20Schließlich hat die Klägerin auch keinen Anspruch auf Erstattung eines Minderwerts in Höhe von 150,- €. Beim merkantilen Minderwert handelt es sich um eine Minderung des Verkaufswerts, die trotz völliger und ordnungsgemäßer Instandsetzung eines bei einem Unfall erheblich beschädigten Kraftfahrzeugs allein deshalb verbleibt, weil bei einem großen Teil des Publikums, vor allem wegen des Verdachts verborgen gebliebener Schäden, eine den Preis beeinflussende Abneigung gegen den Erwerb unfallbeschädigter Kraftfahrzeuge besteht. Ein Anspruch auf Erstattung des merkantilen Minderwertes ist aber nur dann gegeben, wenn der Geschädigte das beschädigte Fahrzeug repariert hat und sich nach Reparatur herausstellt, dass für den Fall eines Weiterverkaufs des Pkws eine Werteinbuße verbleiben wird.

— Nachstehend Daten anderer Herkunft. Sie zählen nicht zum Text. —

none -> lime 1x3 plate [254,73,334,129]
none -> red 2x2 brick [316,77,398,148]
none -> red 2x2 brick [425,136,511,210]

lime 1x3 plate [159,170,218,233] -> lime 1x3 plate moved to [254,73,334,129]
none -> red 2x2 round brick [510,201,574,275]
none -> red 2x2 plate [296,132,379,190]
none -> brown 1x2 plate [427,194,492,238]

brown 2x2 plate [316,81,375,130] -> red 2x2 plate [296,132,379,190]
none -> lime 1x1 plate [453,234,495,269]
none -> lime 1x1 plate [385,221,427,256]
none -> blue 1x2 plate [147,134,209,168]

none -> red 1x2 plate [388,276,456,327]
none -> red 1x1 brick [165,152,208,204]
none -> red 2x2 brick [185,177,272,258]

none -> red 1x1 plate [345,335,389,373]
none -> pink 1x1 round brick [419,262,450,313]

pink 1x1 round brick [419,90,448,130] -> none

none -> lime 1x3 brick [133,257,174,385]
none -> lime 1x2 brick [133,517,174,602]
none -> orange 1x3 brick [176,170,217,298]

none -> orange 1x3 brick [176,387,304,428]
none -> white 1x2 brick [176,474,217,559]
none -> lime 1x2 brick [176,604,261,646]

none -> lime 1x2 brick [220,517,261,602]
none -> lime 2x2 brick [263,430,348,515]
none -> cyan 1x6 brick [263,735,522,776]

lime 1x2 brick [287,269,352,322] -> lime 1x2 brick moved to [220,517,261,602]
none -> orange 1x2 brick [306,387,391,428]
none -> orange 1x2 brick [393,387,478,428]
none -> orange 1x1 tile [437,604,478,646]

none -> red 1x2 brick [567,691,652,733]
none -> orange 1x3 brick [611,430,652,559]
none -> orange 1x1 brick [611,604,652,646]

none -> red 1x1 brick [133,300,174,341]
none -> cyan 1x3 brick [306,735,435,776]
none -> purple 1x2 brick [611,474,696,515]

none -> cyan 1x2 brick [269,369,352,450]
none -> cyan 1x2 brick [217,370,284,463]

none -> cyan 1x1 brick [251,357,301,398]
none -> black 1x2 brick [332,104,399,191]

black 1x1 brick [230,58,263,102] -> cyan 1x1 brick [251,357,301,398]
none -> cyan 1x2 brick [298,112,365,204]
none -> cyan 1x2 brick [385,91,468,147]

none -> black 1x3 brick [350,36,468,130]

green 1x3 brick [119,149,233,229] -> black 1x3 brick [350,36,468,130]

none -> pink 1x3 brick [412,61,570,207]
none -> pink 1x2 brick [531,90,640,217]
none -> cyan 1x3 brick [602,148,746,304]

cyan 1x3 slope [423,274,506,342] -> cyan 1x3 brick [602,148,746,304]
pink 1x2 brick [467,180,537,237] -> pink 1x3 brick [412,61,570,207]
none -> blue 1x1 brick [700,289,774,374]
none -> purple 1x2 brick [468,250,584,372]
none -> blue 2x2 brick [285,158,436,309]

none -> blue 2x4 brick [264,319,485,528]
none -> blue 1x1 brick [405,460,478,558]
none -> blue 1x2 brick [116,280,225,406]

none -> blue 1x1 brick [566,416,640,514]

Unbedingte Voraussetzung ist indes eine Reparatur des Fahrzeugs. Hieran fehlt es, wenn der Geschädigte fiktiv nach Gutachten abrechnet.
21Nach alledem schulden die Beklagten Erstattung des Sachschadens von 1.728,97 €, der Unkostenpauschale von 25,- € und der Sachverständigenkosten von 472,43 €. Von dem Gesamtschaden von 2.226,40 € ist die vorgerichtliche Zahlung von 1.073,33 € abzuziehen, so dass noch 1.153,07 € zu Gunsten der Klägerin verbleiben. Hiervon sind die Sachverständigenkosten unmittelbar an den Sachverständigen zu zahlen.
22Der Zinsanspruch ist aus dem Gesichtspunkt des Verzuges gerechtfertigt, § 288 BGB.
23Die prozessualen Nebenentscheidungen folgen aus §§ 92 I; 708 Nr. 11; 711 ZPO.